Back in 2018, blockchain investor Michael Terpin claimed a SIM swapping scam caused him to lose $24 million worth of cryptocurrency. Terpin eventually filed a $224 million lawsuit (dismissed by the judge) against wireless carrier AT&T for not doing a better job protecting accounts from fraudulent SIM swapping. There have been a handful of similar lawsuits against carriers over the years.
In October, Terpin wrote an open letter to Pai asking the FCC to to force U.S. mobile carriers to hide customer PINs and passwords from employees and to notify customers ways to secure their accounts.
This isn’t the first time the FCC has been asked to do something about cellphone fraud, and SIM swapping specifically. In an August letter to Pai written by Sen. Amy Klobuchar (D-Minn.), and signed by Sens. Tina Smith (D-Minn.), Ed Markey (D-Mass.), Richard Blumenthal (D-Conn.), John Tester (D-Mont.), Maggie Hassan (D-N.H.), Angus King (I-Maine), Ron Wyden (D-Ore.), and Tammy Duckworth (D-Ill.), the lawmakers noted that the “FCC offers virtually no information to consumers about how to prevent this type of fraud or information about how to seek recourse if they are targeted.”

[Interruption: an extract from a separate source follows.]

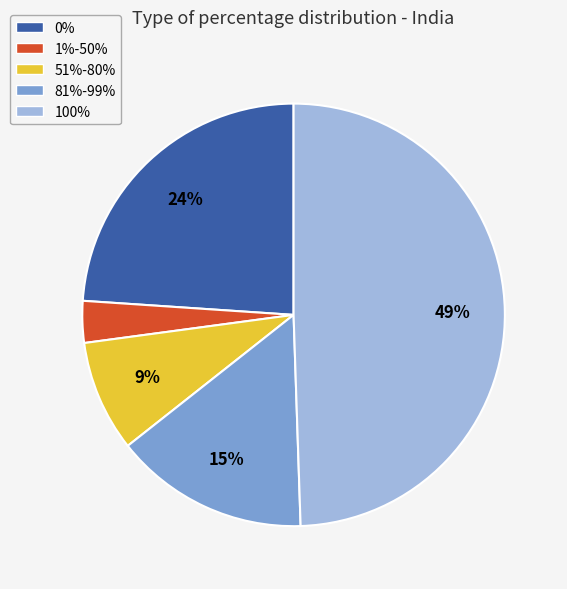

To the nearest percent, what is the difference between the 100% and 1%-50% slice percentages?

46%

In this latest letter, Wyden pointed out the national security implications of SIM swapping, as someone who gained control of email or other accounts belonging to a “local public safety official” after hijacking the phone number could potentially “issue emergency alerts using the federal alert and warning system operated by the Federal Emergency Management Agency.”
Wyden requested a response from the FCC by Feb. 14.
“We urge the FCC to initiate a rulemaking to protect consumers from SIM swaps, port outs and other similar methods of account fraud,” the letter said.